Like The Homecoming, Ian McShane is back on Broadway for the first time in 40 years. Actually, 40 years and two weeks. He debuted with Ian McKellen and Eileen Atkins in something with Russian roots called The Promise that withered and died in 23 performances. This time he expects to stay around much longer, waving his cane at his roiling brood. "The stick should take a bow as well, I think," he proffered. "He's that kind of character. I love him, and I have a great time doing him. I've a great time every night."
The part won a Tony for Paul Rogers, and another Tony went to Ian Holm as his equally corrosive No. 2 son, Lenny. Raul Esparza, a proven master of seething rage (Comedians, Company, etc.), does the dishonors this time and has a high old time of it playing Unsavory Son. "I'm having a ball," he said. "It's such a fun group of people. We've been through the trenches because we had the strike in the middle there and we kept rehearsing and rehearsing. It's a very hard play, but we had a tremendous director [Daniel Sullivan]. He's one of the clearest, funniest, most straight-forward directors I've ever worked with. He makes you howl with laughter in rehearsal, but he gets things done. It's all about the priority of getting things done. There's no wasted time or anything."
The first time around, The Homecoming and Peter Hall also received Tony Awards for Best Play and Best Director, increasing the pressure to succeed for Sullivan, who has never directed Pinter before but has long been a fan. The years have lessened the brooding menace of the play, he conceded, "although I think there are a lot of things that happen in the play that are disturbing still and disturbs certainly an audience that sees it for the first time. Very often, they're freaked out by what happens in the play. I think it's because Pinter withholds a lot of information. It's like a nightmare that has a kind of logic to it. It seems very real, but you can't quite put your finger on why things are happening."

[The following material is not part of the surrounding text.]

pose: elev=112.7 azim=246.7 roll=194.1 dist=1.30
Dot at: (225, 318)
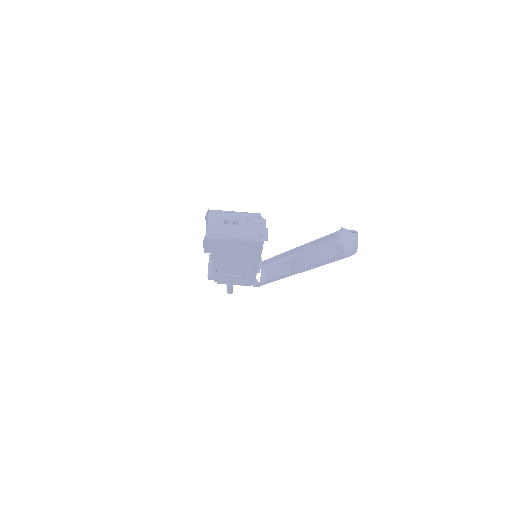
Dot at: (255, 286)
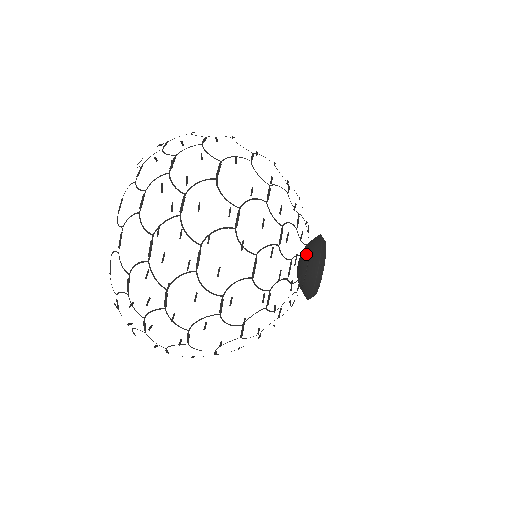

He kept his actors closely in check, especially Best, who effortlessly exudes a seductive allure. "She sorta came with that," he said. "She came with this sort of wonderful physicality. That's her approach to the role. She took the whole idea of being 'a model for the body,' with a real sensual sense of herself, and used that as a basis for a lot of what she did. I think that's one of the most difficult roles in the play because you have to be so careful what you don't reveal. The mystery has to continue. Actors are constantly wanting to understand who they are and why they are behaving the way they are and to show it. The secret to this play is not to show it. It's really about putting it all together, then forgetting it because you have to play very moment-to-moment when you do Pinter."

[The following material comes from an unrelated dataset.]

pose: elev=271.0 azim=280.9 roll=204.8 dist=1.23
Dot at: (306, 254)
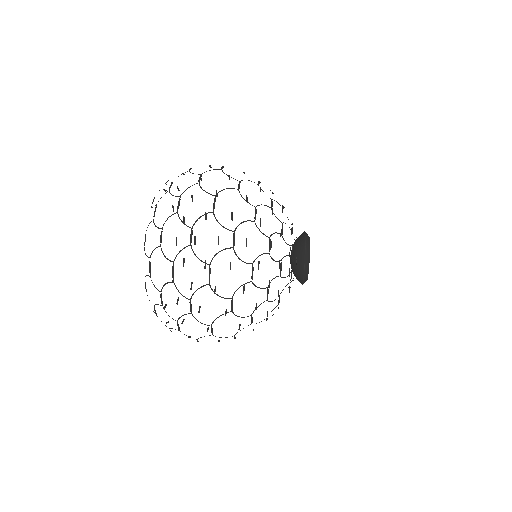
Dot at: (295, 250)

The hardest role in the play to direct, he said, is the husband of Ruth, Teddy, who high-roads it, leaving her to the ugly enterprise cooked up by his father and brothers — "the degrees to which he wants her to come home, the degrees to which he wants her to stay there, the degrees to which he wants to get rid of her or be the mother to his children."
James Frain, like Michael Craig before him, is making his Broadway debut in this part, and he's aware of how acute the focus is on him. "You can feel the tension in the audience as they're waiting for something to happen. It's kinda like Teddy's poised to strike, and they're waiting for it and they're waiting for it. It just builds, this tension."
The fact he doesn't strike, or at least doesn't strike the way they're expecting, removes the character from the reality of the situation. "That's what he's trying to do, trying to find some way where he can't be got. That's his way of doing it — he thinks. That's, actually, fascinating to play. It's almost a film kind of thing where you're not speaking."